[Human pose keypoint data]
□ □ □

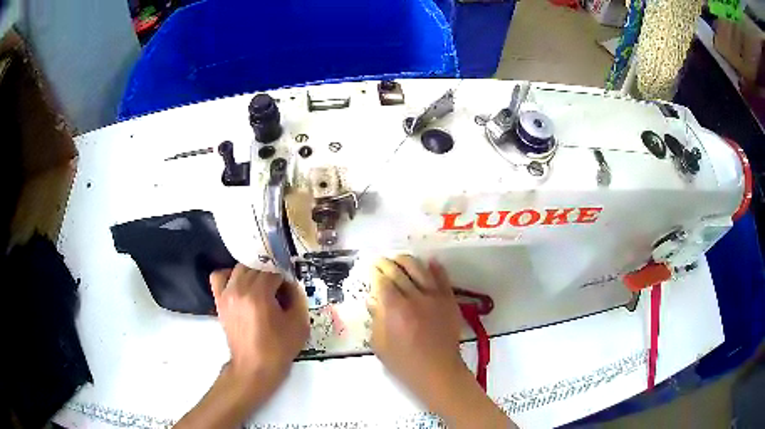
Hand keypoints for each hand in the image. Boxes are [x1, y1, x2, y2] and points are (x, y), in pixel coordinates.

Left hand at [210, 264, 309, 391]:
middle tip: (279, 291)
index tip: (290, 291)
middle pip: (257, 267)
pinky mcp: (219, 300)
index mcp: (259, 295)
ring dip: (253, 273)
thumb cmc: (278, 348)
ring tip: (261, 288)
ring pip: (240, 268)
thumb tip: (290, 283)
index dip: (285, 279)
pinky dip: (230, 275)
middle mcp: (239, 289)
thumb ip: (298, 296)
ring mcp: (226, 293)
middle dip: (270, 275)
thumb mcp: (299, 324)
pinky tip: (240, 285)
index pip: (274, 271)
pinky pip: (219, 276)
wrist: (254, 367)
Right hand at [367, 256, 465, 395]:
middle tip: (381, 260)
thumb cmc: (403, 362)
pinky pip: (443, 279)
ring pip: (421, 269)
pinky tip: (430, 262)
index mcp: (394, 308)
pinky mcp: (449, 300)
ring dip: (408, 261)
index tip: (372, 268)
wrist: (436, 370)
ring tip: (400, 258)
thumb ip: (376, 319)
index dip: (376, 272)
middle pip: (399, 272)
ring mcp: (434, 297)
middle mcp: (415, 297)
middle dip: (387, 263)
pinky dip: (436, 268)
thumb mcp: (379, 344)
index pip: (383, 281)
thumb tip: (373, 300)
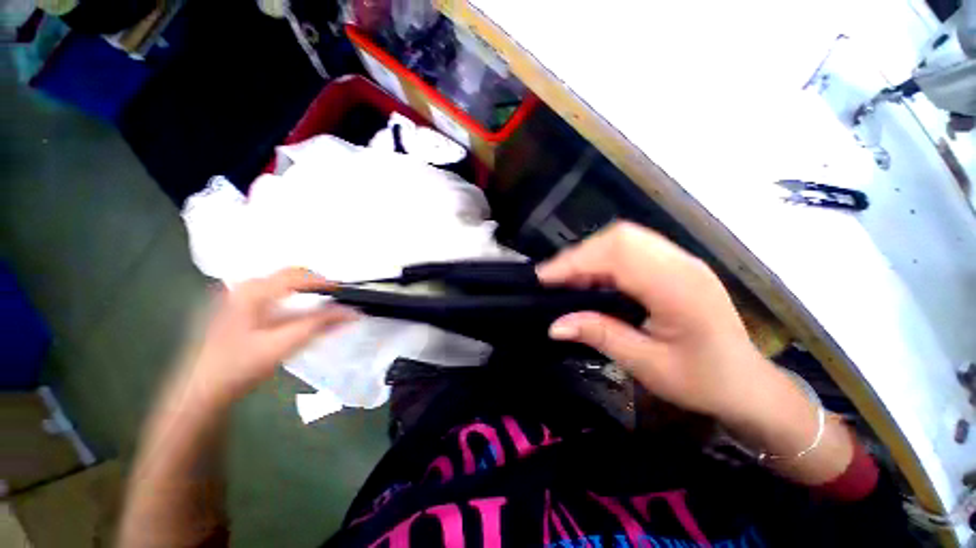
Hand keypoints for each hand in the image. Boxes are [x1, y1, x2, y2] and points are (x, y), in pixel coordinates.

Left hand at [177, 268, 355, 406]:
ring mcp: (239, 296)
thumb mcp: (284, 345)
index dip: (324, 282)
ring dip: (306, 291)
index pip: (296, 276)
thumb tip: (351, 312)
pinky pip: (273, 294)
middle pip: (289, 275)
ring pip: (282, 283)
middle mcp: (244, 287)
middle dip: (316, 283)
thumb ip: (319, 325)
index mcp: (252, 292)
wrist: (203, 390)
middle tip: (335, 298)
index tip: (345, 292)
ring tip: (323, 304)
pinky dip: (294, 299)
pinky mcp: (238, 308)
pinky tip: (301, 314)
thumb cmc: (241, 366)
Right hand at [537, 221, 780, 421]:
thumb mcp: (648, 365)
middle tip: (552, 279)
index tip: (544, 278)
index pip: (618, 255)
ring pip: (624, 239)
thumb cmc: (703, 381)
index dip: (576, 261)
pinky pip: (631, 249)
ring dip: (589, 255)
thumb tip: (555, 325)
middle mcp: (681, 263)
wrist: (747, 384)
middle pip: (620, 237)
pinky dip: (603, 259)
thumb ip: (601, 336)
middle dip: (579, 254)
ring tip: (566, 279)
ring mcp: (680, 260)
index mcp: (679, 288)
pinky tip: (591, 278)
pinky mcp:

□ □ □

* _Work task_: Taking the records above, print only and exactly the lines from the line with "pinky dip: (230, 275)" to the line with "pinky tip: (301, 314)", both kept, and exclude pictures.

* _Written answer_:
pinky dip: (230, 275)
middle mcp: (239, 289)
thumb ip: (298, 296)
ring mcp: (226, 293)
middle dip: (270, 275)
thumb mcp: (299, 324)
pinky tip: (240, 285)
index pip: (274, 271)
pinky pip: (219, 276)
wrist: (254, 367)
Right hand at [367, 256, 465, 395]:
middle tip: (381, 260)
thumb cmc: (403, 362)
pinky pip: (443, 279)
ring pip: (421, 269)
pinky tip: (430, 262)
index mcp: (394, 308)
pinky mcp: (449, 300)
ring dip: (408, 261)
index tip: (372, 268)
wrist: (436, 370)
ring tip: (400, 258)
thumb ip: (376, 319)
index dip: (376, 272)
middle pip: (399, 272)
ring mcp: (434, 297)
middle mcp: (415, 297)
middle dip: (387, 263)
pinky dip: (436, 268)
thumb mcp: (379, 344)
index pip: (383, 281)
thumb tip: (373, 300)
Hand keypoints for each hand in the image. Boxes are [x1, y1, x2, y2] and points are (x, y), in pixel coordinates.

Left hand at [177, 268, 355, 406]:
ring mcp: (239, 296)
thumb mcp: (284, 345)
index dip: (324, 282)
ring dip: (306, 291)
index pip: (296, 276)
thumb tip: (351, 312)
pinky pip: (273, 294)
middle pip: (289, 275)
ring pip: (282, 283)
middle mcp: (244, 287)
middle dip: (316, 283)
thumb ip: (319, 325)
index mcp: (252, 292)
wrist: (203, 390)
middle tip: (335, 298)
index tip: (345, 292)
ring tip: (323, 304)
pinky dip: (294, 299)
pinky mcp: (238, 308)
pinky tip: (301, 314)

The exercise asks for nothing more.